[What you are asked to do] With the images removed, reproduce each entry below word for word.
** Opening Material provided block **
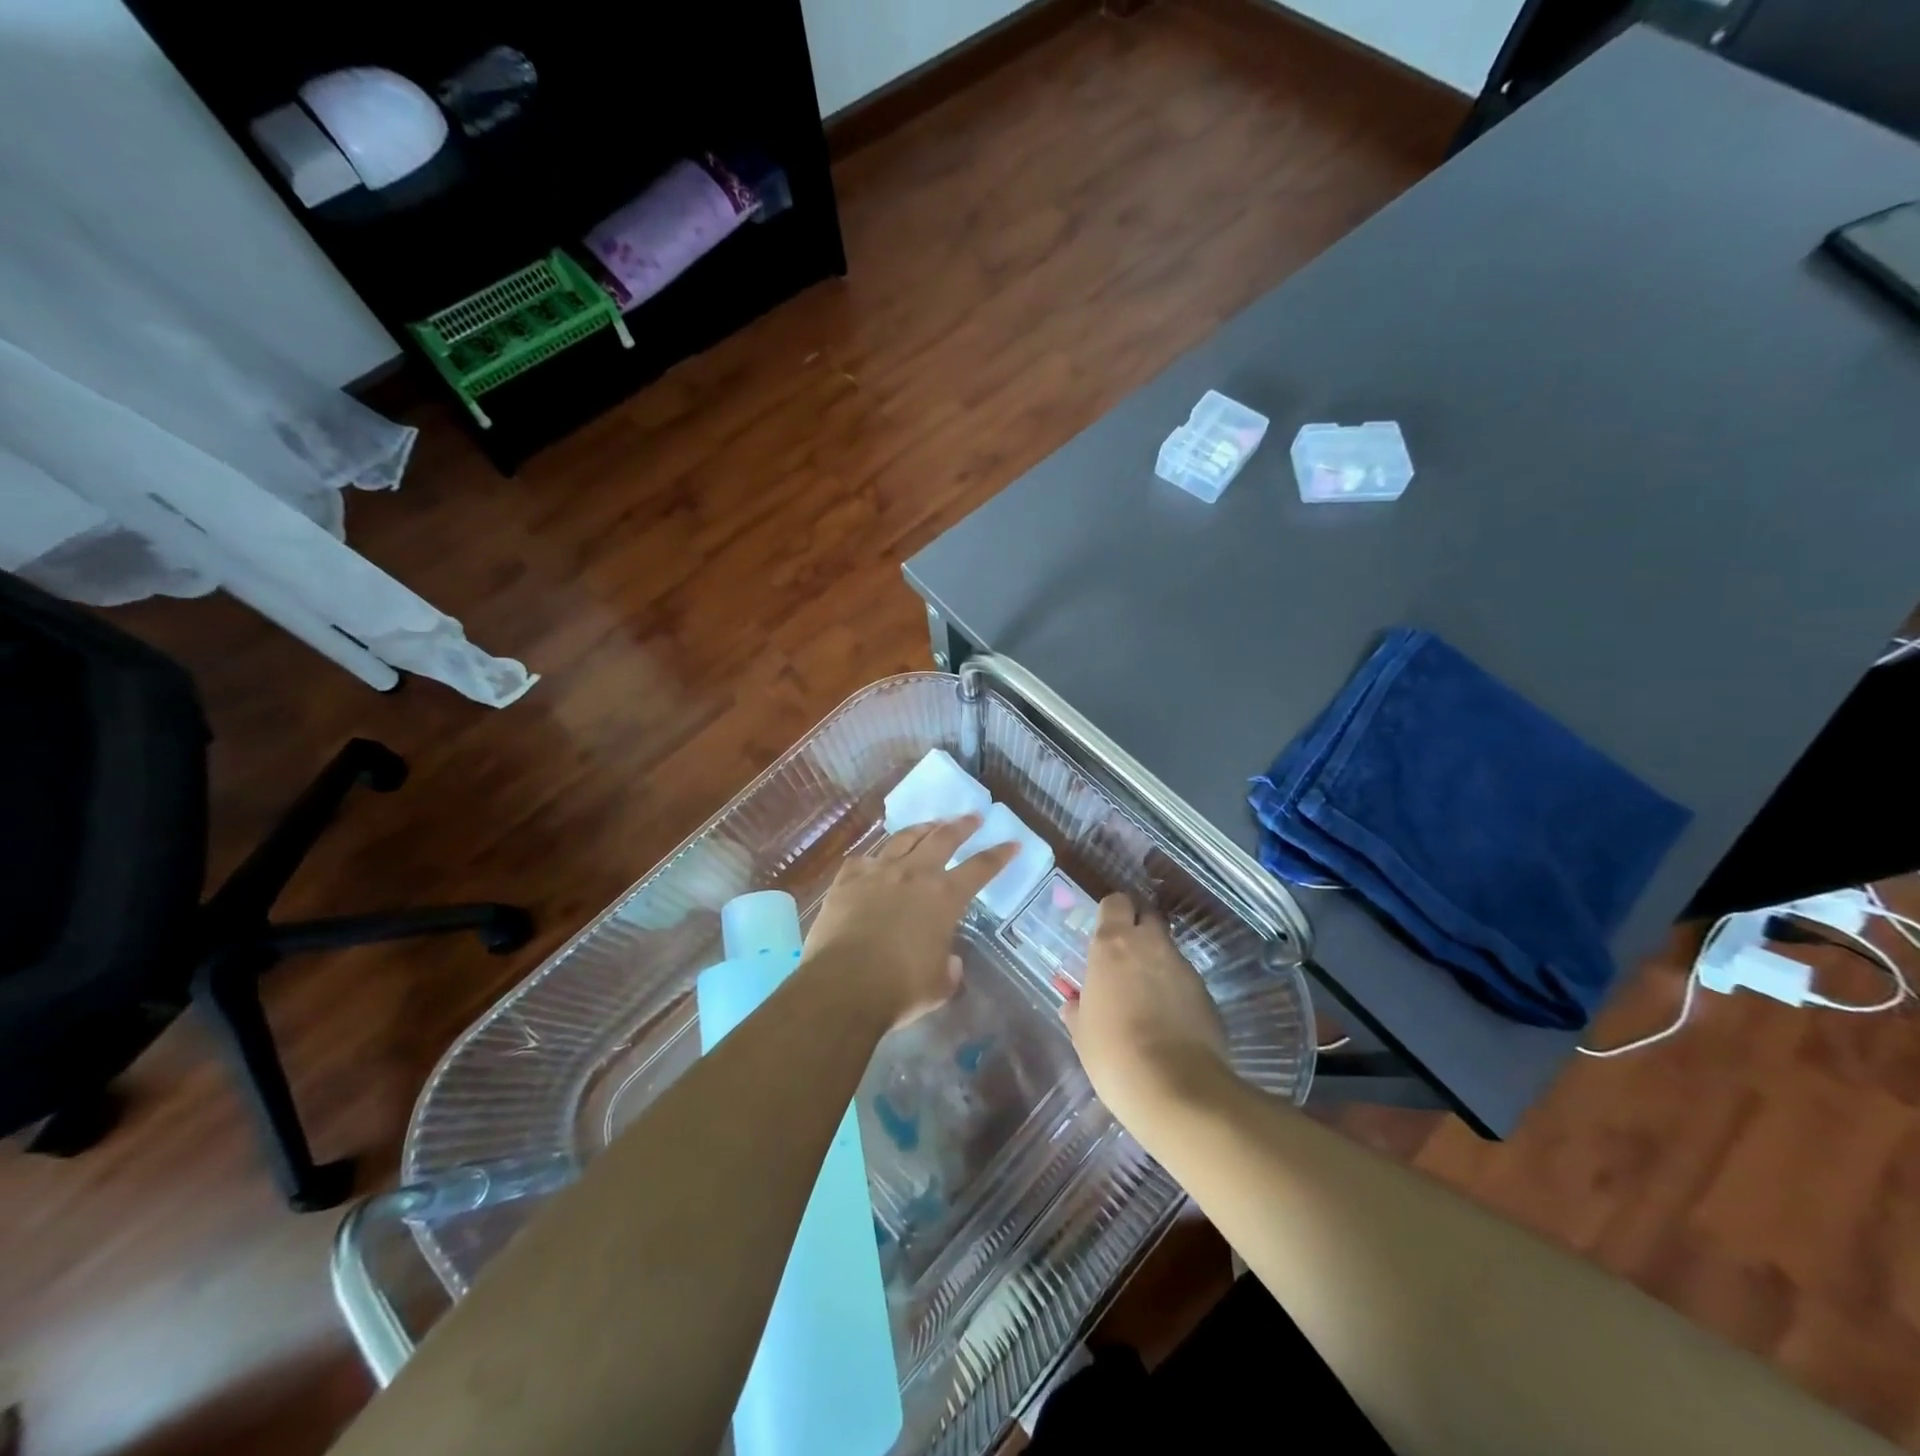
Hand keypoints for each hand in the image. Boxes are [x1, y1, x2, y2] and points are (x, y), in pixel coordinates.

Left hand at [803, 816, 1016, 1027]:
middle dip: (962, 825)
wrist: (844, 983)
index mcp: (944, 897)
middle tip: (973, 817)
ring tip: (931, 824)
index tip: (1012, 842)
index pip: (981, 868)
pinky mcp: (847, 879)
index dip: (999, 854)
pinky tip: (875, 860)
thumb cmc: (900, 987)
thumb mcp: (939, 984)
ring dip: (922, 828)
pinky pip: (864, 859)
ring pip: (904, 838)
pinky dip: (875, 858)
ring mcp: (878, 871)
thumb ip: (948, 967)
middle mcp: (914, 874)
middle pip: (943, 838)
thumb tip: (948, 961)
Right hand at [1061, 894, 1235, 1130]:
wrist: (1176, 1089)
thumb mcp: (1082, 1033)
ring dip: (1157, 962)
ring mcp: (1183, 968)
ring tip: (1146, 997)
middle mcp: (1150, 945)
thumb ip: (1079, 1009)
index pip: (1115, 902)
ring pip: (1168, 949)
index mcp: (1112, 945)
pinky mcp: (1207, 993)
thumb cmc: (1114, 1053)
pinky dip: (1176, 990)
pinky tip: (1168, 1021)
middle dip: (1138, 929)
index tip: (1103, 933)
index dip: (1111, 913)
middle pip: (1147, 917)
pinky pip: (1185, 980)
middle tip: (1124, 958)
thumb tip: (1075, 1004)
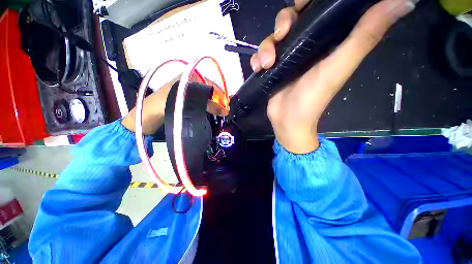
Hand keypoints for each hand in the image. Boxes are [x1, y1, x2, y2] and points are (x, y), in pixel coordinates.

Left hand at [122, 75, 227, 134]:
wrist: (146, 117)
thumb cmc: (163, 105)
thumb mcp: (186, 102)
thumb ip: (207, 105)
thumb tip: (225, 111)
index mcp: (188, 78)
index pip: (210, 83)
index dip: (220, 93)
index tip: (226, 104)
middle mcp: (188, 84)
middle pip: (208, 91)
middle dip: (217, 100)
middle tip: (224, 111)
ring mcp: (186, 93)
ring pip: (204, 98)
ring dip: (212, 105)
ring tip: (220, 113)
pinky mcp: (185, 102)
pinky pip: (199, 104)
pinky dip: (206, 109)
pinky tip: (210, 114)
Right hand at [251, 0, 415, 153]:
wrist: (288, 121)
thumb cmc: (312, 99)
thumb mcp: (339, 67)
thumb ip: (367, 35)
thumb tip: (405, 2)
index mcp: (325, 41)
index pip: (319, 9)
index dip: (310, 1)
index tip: (303, 3)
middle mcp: (305, 46)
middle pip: (291, 20)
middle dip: (283, 21)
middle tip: (280, 35)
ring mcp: (286, 58)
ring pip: (272, 38)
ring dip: (265, 47)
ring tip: (266, 64)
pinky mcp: (272, 69)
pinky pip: (261, 55)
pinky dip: (257, 59)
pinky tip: (258, 68)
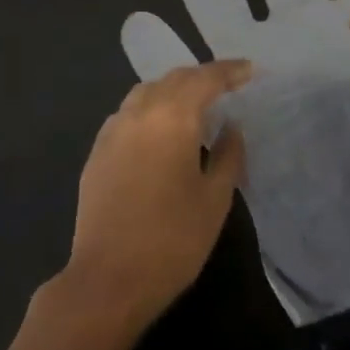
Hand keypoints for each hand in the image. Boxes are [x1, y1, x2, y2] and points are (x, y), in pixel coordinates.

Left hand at [63, 59, 251, 328]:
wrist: (107, 279)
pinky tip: (160, 129)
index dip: (230, 71)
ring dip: (174, 89)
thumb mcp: (215, 199)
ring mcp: (114, 129)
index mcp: (172, 117)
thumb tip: (231, 127)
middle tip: (228, 84)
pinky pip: (129, 112)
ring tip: (195, 103)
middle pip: (174, 79)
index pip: (206, 79)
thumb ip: (228, 155)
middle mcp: (140, 112)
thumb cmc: (172, 240)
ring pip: (147, 91)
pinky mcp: (98, 150)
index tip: (251, 70)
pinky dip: (151, 108)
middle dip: (203, 77)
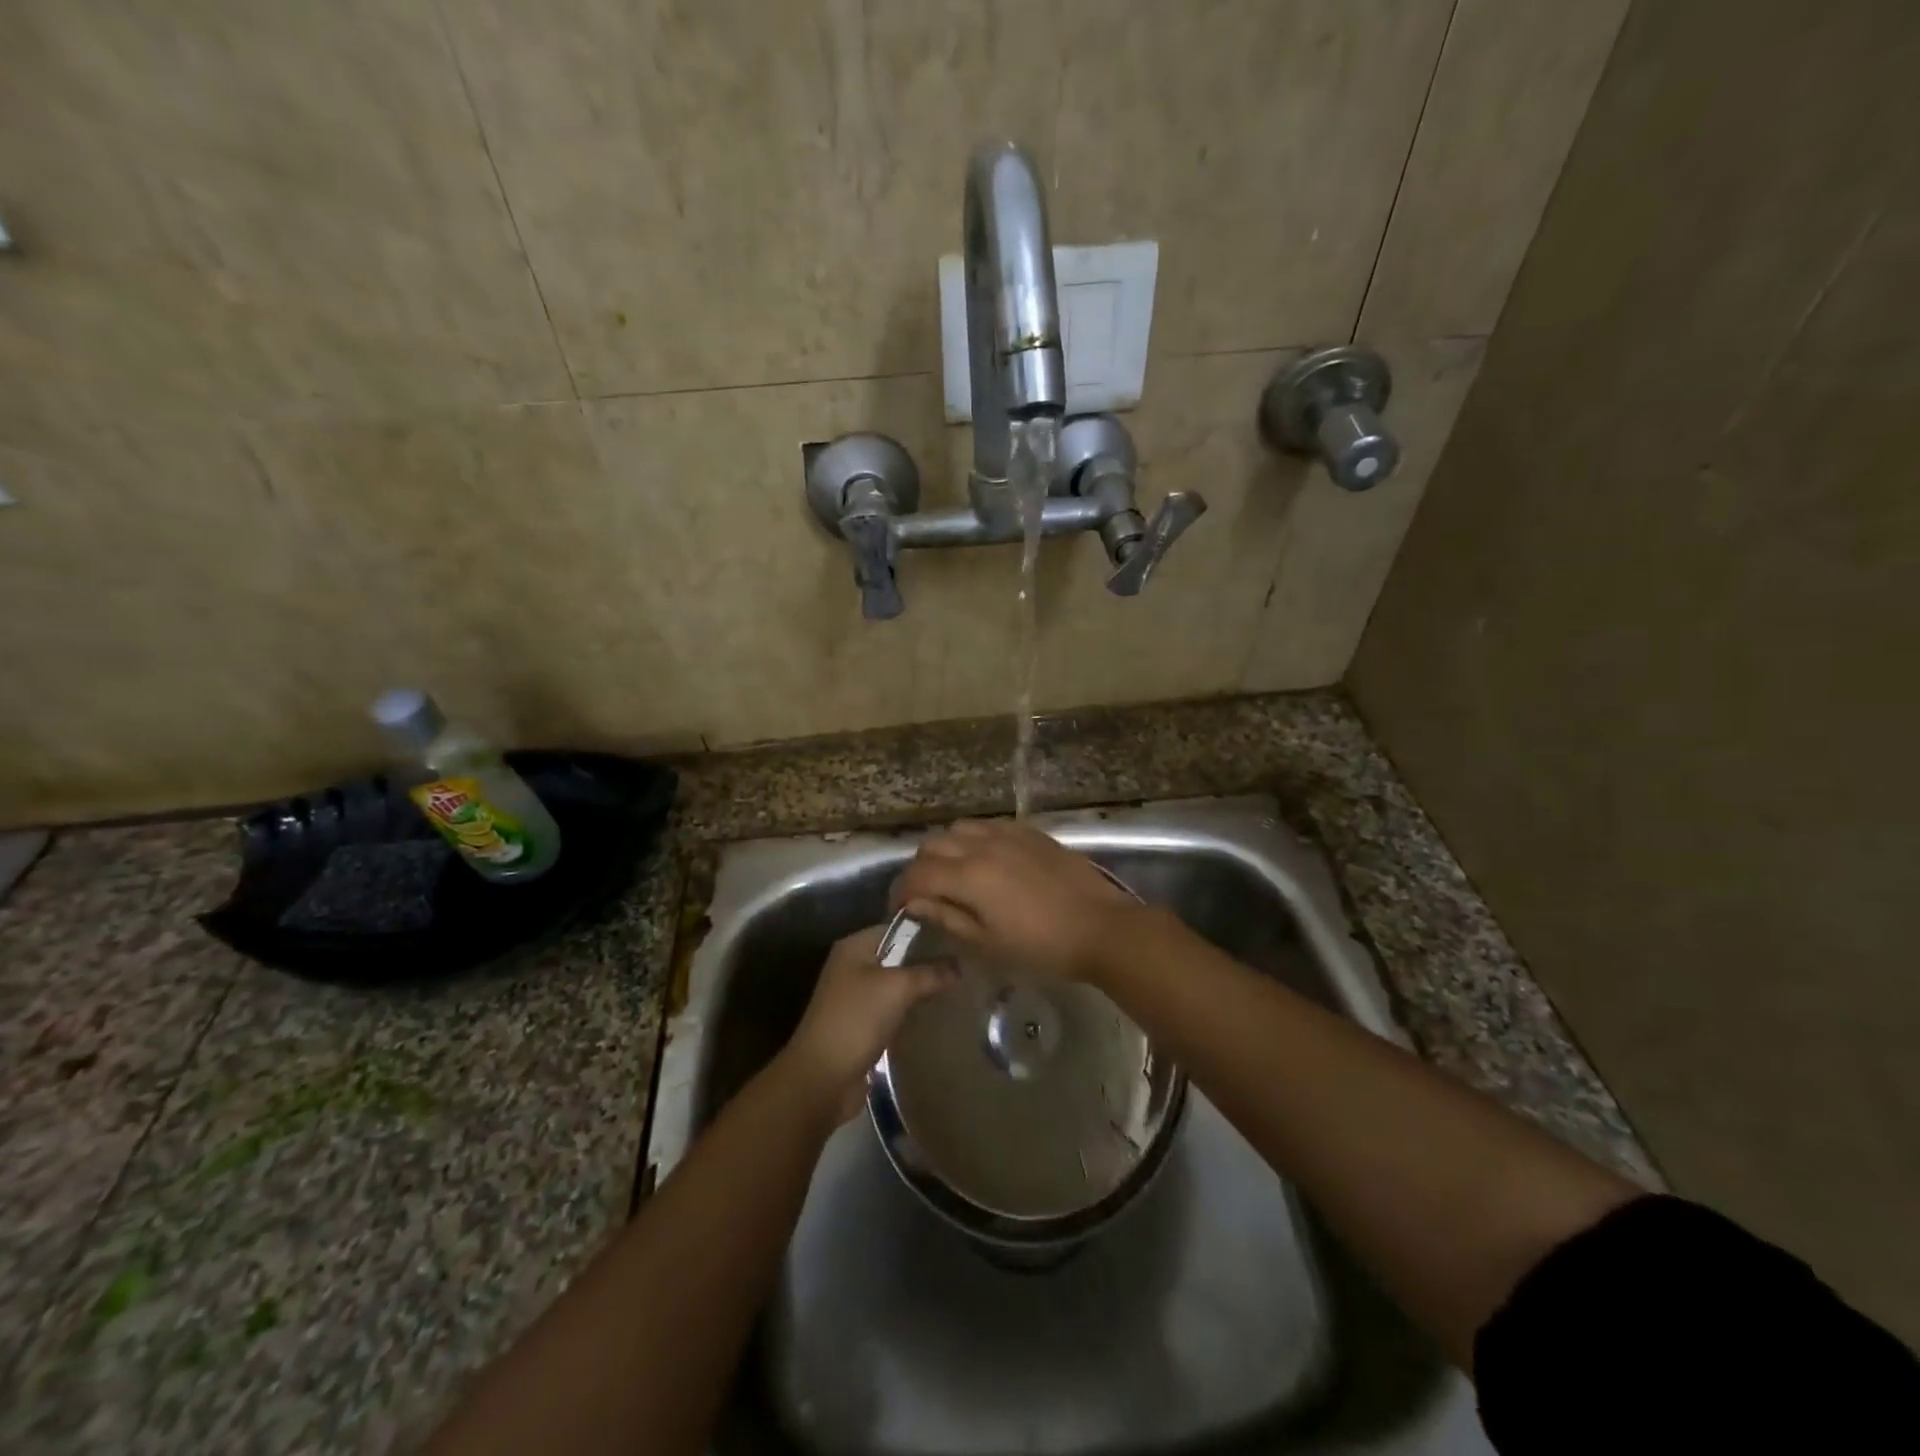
** Closing Material provided block **
[Solution to this exercise]
Hand keypoints for each hand in the image. Boxes are [x1, y1, x2, y2] and points are (x, y), in pixel coordinates.

Left hand at [803, 816, 1016, 1027]:
middle dip: (962, 825)
wrist: (844, 983)
index mcp: (944, 897)
middle tip: (973, 817)
ring tip: (931, 824)
index tip: (1012, 842)
index pip: (981, 868)
pinky mcp: (847, 879)
index dip: (999, 854)
pinky tip: (875, 860)
thumb cmc: (900, 987)
thumb mcp: (939, 984)
ring dip: (922, 828)
pinky pip: (864, 859)
ring pip: (904, 838)
pinky dip: (875, 858)
ring mcp: (878, 871)
thumb ip: (948, 967)
middle mcp: (914, 874)
middle pip: (943, 838)
thumb tip: (948, 961)
Right hand at [1061, 894, 1235, 1130]:
wrist: (1176, 1089)
thumb mcp: (1082, 1033)
ring dip: (1157, 962)
ring mcp: (1183, 968)
ring tip: (1146, 997)
middle mcp: (1150, 945)
thumb ip: (1079, 1009)
index pip: (1115, 902)
ring pip: (1168, 949)
index mcp: (1112, 945)
pinky mcp: (1207, 993)
thumb cmc: (1114, 1053)
pinky dip: (1176, 990)
pinky tip: (1168, 1021)
middle dip: (1138, 929)
index tip: (1103, 933)
index dip: (1111, 913)
middle pip: (1147, 917)
pinky pip: (1185, 980)
middle tip: (1124, 958)
thumb tip: (1075, 1004)
Hand keypoints for each hand in the image. Boxes are [x1, y1, x2, y2] and points are (x, y), in pixel coordinates.

Left hand at [122, 75, 227, 134]:
wrist: (146, 117)
thumb cmc: (163, 105)
thumb mcp: (186, 102)
thumb ip: (207, 105)
thumb tip: (225, 111)
index mcp: (188, 78)
index pip: (210, 83)
index dip: (220, 93)
index tip: (226, 104)
middle mcp: (188, 84)
middle pip: (208, 91)
middle dip: (217, 100)
middle tip: (224, 111)
ring mcp: (186, 93)
ring pip: (204, 98)
ring dip: (212, 105)
ring tip: (220, 113)
pinky mcp: (185, 102)
pinky pip: (199, 104)
pinky dip: (206, 109)
pinky tip: (210, 114)
Right hand at [251, 0, 415, 153]:
wrist: (288, 121)
thumb cmc: (312, 99)
thumb mcp: (339, 67)
thumb ip: (367, 35)
thumb tip: (405, 2)
index mcp: (325, 41)
index pip: (319, 9)
index dip: (310, 1)
index tip: (303, 3)
middle mcp: (305, 46)
middle pip: (291, 20)
middle dip: (283, 21)
middle tip: (280, 35)
ring mcp: (286, 58)
ring pip: (272, 38)
ring dip: (265, 47)
ring tip: (266, 64)
pinky mcp: (272, 69)
pinky pip: (261, 55)
pinky dip: (257, 59)
pinky tip: (258, 68)
Hand keypoints for each hand in the image. Boxes are [x1, y1, x2, y2] and points are (x, y), in pixel coordinates.

Left hand at [63, 59, 251, 328]:
wrist: (107, 279)
pinky tip: (160, 129)
index dip: (230, 71)
ring dip: (174, 89)
thumb mcp: (215, 199)
ring mcp: (114, 129)
index mcp: (172, 117)
thumb tip: (231, 127)
middle tip: (228, 84)
pinky pip: (129, 112)
ring tip: (195, 103)
middle pip: (174, 79)
index pip: (206, 79)
thumb ip: (228, 155)
middle mcp: (140, 112)
thumb cmc: (172, 240)
ring pip: (147, 91)
pinky mcp: (98, 150)
index tip: (251, 70)
pinky dip: (151, 108)
middle dip: (203, 77)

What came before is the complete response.